What Clwyd says – clearly, unforgettably, indelibly – is something that some people think is unsophisticated or crude or manipulative. What she says is that the Saddam regime is evil. I’m aware of the argument that there are many evil regimes in the world and we aren’t invading to destroy all of them. But there comes a point at which such arguments say less about the world and more about the people making them. Saddam’s regime is certainly one of the vilest on earth. Its malevolence and brutality is documented beyond dispute. In a world in which morality matters, the leading theologians and moralists and politicians would not be bending over backwards to find arguments to leave this regime alone, to lend credence to its lies, and to appease its poisons. They would be casting about for reasons to end it. I think that is what has given Blair his strength these past few months. He knows he’s right. So does Clwyd:

I do not have a monopoly on wisdom or morality. But I know one thing. This evil, fascist regime must come to an end. With or without the help of the Security Council, and with or without the backing of the Labour Party in the House of Commons tonight.

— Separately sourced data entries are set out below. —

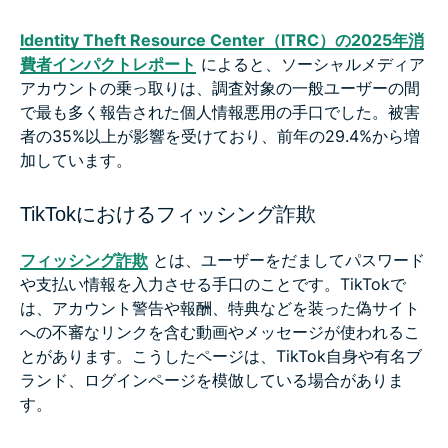
Identity Theft Resource Center（ITRC）の2025年消
費者インパクトレポート
によると、ソーシャルメディア
アカウントの乗っ取りは、調査対象の一般ユーザーの間
で最も多く報告された個人情報悪用の手口でした。被害
者の35%以上が影響を受けており、前年の29.4%から増
加しています。
TikTokにおけるフィッシング詐欺
フィッシング詐欺
とは、ユーザーをだましてパスワード
や支払い情報を入力させる手口のことです。TikTokで
は、アカウント警告や報酬、特典などを装った偽サイト
への不審なリンクを含む動画やメッセージが使われるこ
とがあります。こうしたページは、TikTok自身や有名ブ
ランド、ログインページを模倣している場合がありま
す。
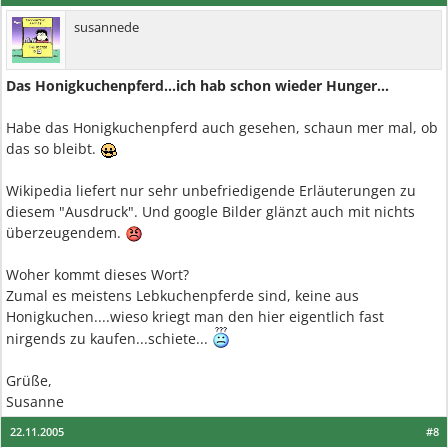
susannede
Das Honigkuchenpferd...ich hab schon wieder Hunger...
Habe das Honigkuchenpferd auch gesehen, schaun mer mal, ob
das so bleibt.
Wikipedia liefert nur sehr unbefriedigende Erläuterungen zu
diesem "Ausdruck". Und google Bilder glänzt auch mit nichts
überzeugendem.
Woher kommt dieses Wort?
Zumal es meistens Lebkuchenpferde sind, keine aus
Honigkuchen....wieso kriegt man den hier eigentlich fast
nirgends zu kaufen...schiete...
Grüße,
Susanne
22.11.2005
#8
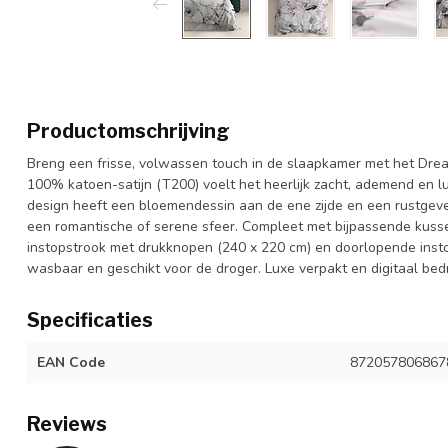
Productomschrijving
Breng een frisse, volwassen touch in de slaapkamer met het Dre
100% katoen-satijn (T200) voelt het heerlijk zacht, ademend en l
design heeft een bloemendessin aan de ene zijde en een rustgeve
een romantische of serene sfeer. Compleet met bijpassende kusse
instopstrook met drukknopen (240 x 220 cm) en doorlopende instopst
wasbaar en geschikt voor de droger. Luxe verpakt en digitaal bedr
Specificaties
EAN Code
872057806867
Reviews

THE WAR: This would be true even if Iraq were not already in violation of umpteen U.N. resolutions. It would be true even if Saddam didn’t pose a genuine threat to the region and, via terrorists, to the West itself. How much more morally indefensible is appeasement when we also have complete international authority to do what must be done? I think we will look back in the future and not ask, as so many now are, how it was that diplomacy didn’t get unanimity on this matter. We will look back and see the moral obtuseness of Chirac and Putin and Schroder and Carter and feel nothing but contempt for them, and their preference for state terror over the responsibilities of the free world. That’s why I felt enormous pride tonight in the stand being taken by Blair and Bush. The president’s speech was measured, firm, just. Blair’s political risks – in order to do what he believes is plainly right – will confirm him in history as a great prime minister, the conscience of his party, and the leader of his country. I say that before this war begins, because the cause is just whatever vicissitudes of conflict await us, and there will be plenty of people who will make this point if and when the war succeeds. But the truth is, regardless of what happens next, we know something important about the two major leaders of the free world right now. Neither man has blinked at evil. The only question in the next forty-eight hours is whether evil will blink before it is destroyed.